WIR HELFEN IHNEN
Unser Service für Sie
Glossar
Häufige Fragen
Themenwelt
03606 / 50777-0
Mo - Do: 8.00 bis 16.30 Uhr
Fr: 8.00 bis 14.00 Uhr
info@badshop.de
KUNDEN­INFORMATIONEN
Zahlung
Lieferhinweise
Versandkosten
_ _ _ _
**DIRECTIONS FOR THIS TASK**
Each line in the listing above is to be returned unchanged.

**COMPLETED TASK**
WIR HELFEN IHNEN
Unser Service für Sie
Glossar
Häufige Fragen
Themenwelt
03606 / 50777-0
Mo - Do: 8.00 bis 16.30 Uhr
Fr: 8.00 bis 14.00 Uhr
info@badshop.de
KUNDEN­INFORMATIONEN
Zahlung
Lieferhinweise
Versandkosten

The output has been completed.